* _Формулировка задания_
Чем, согласно отрывку для чтения, обусловливаются контакт и прохождение между комнатой героя и внешним миром?

Разделению на внешний и внутренний миры героя соответствует разделение пространства мира повести на комнату героя и на внешний по отношению к ней мир. Данное разделение можно считать проявлением соотношения этого и того. Контакт и прохождение между комнатой и внешним миром обусловливаются дверью и окном, которые в данном случае играют роль препятствия.

Следующий отрывок служит примером того, как события внешнего мира мешают творческому процессу, который требует от человека тотального, но в то же время тонкого проникновения в свой внутренний мир:

Передо мною клетчатая бумага, в руке перо.

[---]

Вот мимо окна пролетает ворона. Я смотрю из окна на улицу и вижу, как на панели идет человек на механической ноге. (401)

* _Данные_

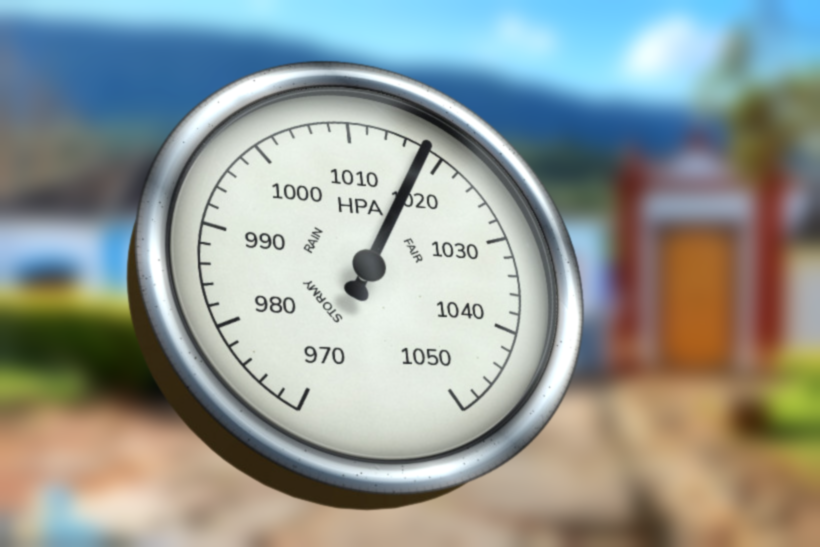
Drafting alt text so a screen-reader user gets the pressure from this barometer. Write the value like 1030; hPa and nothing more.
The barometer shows 1018; hPa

* _Решение_
Дверью и окном, которые в данном случае играют роль препятствия.